→ **ABOUT THIS TASK**
Reproduce the listing verbatim, everything from its first line down to the line containing "Featured Puzzle", with both ends included.

→ **MATERIAL FOR THIS EXERCISE**
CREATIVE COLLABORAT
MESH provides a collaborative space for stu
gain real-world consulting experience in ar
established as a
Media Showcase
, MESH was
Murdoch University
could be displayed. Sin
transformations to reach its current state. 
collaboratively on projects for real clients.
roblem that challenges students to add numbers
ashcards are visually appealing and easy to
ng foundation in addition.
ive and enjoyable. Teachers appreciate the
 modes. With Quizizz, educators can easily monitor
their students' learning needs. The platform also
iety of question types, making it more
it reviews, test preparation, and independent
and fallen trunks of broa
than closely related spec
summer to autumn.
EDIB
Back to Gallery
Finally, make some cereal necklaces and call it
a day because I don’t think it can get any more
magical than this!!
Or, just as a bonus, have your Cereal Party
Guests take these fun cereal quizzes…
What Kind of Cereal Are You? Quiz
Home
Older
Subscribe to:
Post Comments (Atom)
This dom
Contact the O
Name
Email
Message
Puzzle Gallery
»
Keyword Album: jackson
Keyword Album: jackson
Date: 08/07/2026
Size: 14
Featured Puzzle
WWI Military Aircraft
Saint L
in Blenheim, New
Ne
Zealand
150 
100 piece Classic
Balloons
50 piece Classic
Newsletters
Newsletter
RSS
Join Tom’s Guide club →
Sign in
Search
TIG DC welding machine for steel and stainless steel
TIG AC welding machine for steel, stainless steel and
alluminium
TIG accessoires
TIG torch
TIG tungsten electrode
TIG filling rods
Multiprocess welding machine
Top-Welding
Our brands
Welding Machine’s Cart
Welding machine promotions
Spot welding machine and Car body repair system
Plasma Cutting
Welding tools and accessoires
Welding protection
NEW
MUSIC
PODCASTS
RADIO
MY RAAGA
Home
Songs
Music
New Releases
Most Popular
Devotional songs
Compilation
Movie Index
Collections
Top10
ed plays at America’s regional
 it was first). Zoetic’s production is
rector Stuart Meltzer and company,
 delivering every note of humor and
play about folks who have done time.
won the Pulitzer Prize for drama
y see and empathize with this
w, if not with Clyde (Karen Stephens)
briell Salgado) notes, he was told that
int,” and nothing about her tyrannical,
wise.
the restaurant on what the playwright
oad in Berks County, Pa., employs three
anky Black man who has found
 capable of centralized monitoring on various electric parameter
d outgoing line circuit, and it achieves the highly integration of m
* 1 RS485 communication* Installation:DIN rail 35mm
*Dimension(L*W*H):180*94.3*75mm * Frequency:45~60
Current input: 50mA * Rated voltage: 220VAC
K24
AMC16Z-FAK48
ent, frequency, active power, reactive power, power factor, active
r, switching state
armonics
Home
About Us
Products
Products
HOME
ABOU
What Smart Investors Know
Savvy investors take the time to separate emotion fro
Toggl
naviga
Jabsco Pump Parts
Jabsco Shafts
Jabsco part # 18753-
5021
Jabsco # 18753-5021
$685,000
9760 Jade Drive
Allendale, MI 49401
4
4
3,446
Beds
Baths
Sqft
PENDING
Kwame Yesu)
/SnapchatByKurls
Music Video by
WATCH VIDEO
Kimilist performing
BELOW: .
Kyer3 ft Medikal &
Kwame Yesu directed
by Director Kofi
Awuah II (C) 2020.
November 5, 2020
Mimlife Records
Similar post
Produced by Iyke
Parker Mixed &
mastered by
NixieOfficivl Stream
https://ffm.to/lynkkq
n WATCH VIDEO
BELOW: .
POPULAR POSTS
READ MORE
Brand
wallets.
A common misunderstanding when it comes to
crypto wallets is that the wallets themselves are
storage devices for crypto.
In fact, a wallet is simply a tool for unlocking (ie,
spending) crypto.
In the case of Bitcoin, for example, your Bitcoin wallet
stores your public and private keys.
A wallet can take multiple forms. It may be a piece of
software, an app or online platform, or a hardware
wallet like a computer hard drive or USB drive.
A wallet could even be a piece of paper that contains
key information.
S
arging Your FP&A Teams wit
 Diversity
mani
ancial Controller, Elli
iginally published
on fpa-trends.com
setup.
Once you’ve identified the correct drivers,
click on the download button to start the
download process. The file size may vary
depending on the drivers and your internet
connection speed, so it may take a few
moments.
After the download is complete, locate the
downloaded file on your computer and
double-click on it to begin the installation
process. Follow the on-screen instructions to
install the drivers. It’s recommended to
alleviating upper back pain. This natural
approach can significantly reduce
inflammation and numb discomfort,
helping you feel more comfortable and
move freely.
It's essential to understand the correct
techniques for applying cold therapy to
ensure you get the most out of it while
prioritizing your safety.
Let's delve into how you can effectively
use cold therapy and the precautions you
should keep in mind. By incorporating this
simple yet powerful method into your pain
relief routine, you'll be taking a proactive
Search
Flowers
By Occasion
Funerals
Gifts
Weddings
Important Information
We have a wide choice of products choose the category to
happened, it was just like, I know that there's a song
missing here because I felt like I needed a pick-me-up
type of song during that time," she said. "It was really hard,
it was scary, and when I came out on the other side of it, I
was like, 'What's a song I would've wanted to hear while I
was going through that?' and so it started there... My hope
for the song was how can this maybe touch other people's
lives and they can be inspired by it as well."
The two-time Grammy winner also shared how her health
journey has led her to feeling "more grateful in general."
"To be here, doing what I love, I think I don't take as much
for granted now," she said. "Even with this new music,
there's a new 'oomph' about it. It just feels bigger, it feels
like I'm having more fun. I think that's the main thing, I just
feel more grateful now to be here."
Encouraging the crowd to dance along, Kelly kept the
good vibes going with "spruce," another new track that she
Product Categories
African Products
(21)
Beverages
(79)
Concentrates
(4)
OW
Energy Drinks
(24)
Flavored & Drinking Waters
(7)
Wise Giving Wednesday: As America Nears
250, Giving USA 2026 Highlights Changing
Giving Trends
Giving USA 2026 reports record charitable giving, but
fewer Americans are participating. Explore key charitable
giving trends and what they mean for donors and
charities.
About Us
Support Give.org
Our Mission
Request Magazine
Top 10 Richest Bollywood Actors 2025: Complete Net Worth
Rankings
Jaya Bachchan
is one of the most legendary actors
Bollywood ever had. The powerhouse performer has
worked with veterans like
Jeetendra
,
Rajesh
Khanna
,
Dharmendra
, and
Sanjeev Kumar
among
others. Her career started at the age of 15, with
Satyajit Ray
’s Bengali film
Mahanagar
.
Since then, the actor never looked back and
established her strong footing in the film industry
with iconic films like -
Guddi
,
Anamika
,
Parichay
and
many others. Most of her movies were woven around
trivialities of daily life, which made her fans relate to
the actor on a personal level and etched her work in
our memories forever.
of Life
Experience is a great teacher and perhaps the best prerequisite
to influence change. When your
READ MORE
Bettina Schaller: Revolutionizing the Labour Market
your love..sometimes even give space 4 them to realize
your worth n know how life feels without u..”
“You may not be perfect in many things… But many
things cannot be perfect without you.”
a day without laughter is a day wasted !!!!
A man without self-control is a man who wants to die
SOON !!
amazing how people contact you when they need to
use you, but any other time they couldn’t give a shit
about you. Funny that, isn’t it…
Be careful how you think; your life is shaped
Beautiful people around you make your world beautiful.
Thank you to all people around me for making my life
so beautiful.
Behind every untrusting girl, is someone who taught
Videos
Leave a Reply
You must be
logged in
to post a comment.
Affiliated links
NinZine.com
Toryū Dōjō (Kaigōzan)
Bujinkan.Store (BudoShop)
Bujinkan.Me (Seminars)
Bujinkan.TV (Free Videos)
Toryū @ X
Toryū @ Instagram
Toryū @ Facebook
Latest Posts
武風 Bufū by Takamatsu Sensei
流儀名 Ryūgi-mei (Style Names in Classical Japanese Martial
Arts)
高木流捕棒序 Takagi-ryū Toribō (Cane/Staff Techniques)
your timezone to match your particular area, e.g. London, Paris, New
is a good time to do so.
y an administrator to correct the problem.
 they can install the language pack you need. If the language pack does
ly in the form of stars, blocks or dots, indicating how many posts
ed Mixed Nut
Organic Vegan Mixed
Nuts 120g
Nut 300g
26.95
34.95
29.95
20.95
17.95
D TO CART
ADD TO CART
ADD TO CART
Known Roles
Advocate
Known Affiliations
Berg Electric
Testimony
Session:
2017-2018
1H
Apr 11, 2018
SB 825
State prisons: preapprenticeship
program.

→ **SOLUTION**
CREATIVE COLLABORAT
MESH provides a collaborative space for stu
gain real-world consulting experience in ar
established as a
Media Showcase
, MESH was
Murdoch University
could be displayed. Sin
transformations to reach its current state. 
collaboratively on projects for real clients.
roblem that challenges students to add numbers
ashcards are visually appealing and easy to
ng foundation in addition.
ive and enjoyable. Teachers appreciate the
 modes. With Quizizz, educators can easily monitor
their students' learning needs. The platform also
iety of question types, making it more
it reviews, test preparation, and independent
and fallen trunks of broa
than closely related spec
summer to autumn.
EDIB
Back to Gallery
Finally, make some cereal necklaces and call it
a day because I don’t think it can get any more
magical than this!!
Or, just as a bonus, have your Cereal Party
Guests take these fun cereal quizzes…
What Kind of Cereal Are You? Quiz
Home
Older
Subscribe to:
Post Comments (Atom)
This dom
Contact the O
Name
Email
Message
Puzzle Gallery
»
Keyword Album: jackson
Keyword Album: jackson
Date: 08/07/2026
Size: 14
Featured Puzzle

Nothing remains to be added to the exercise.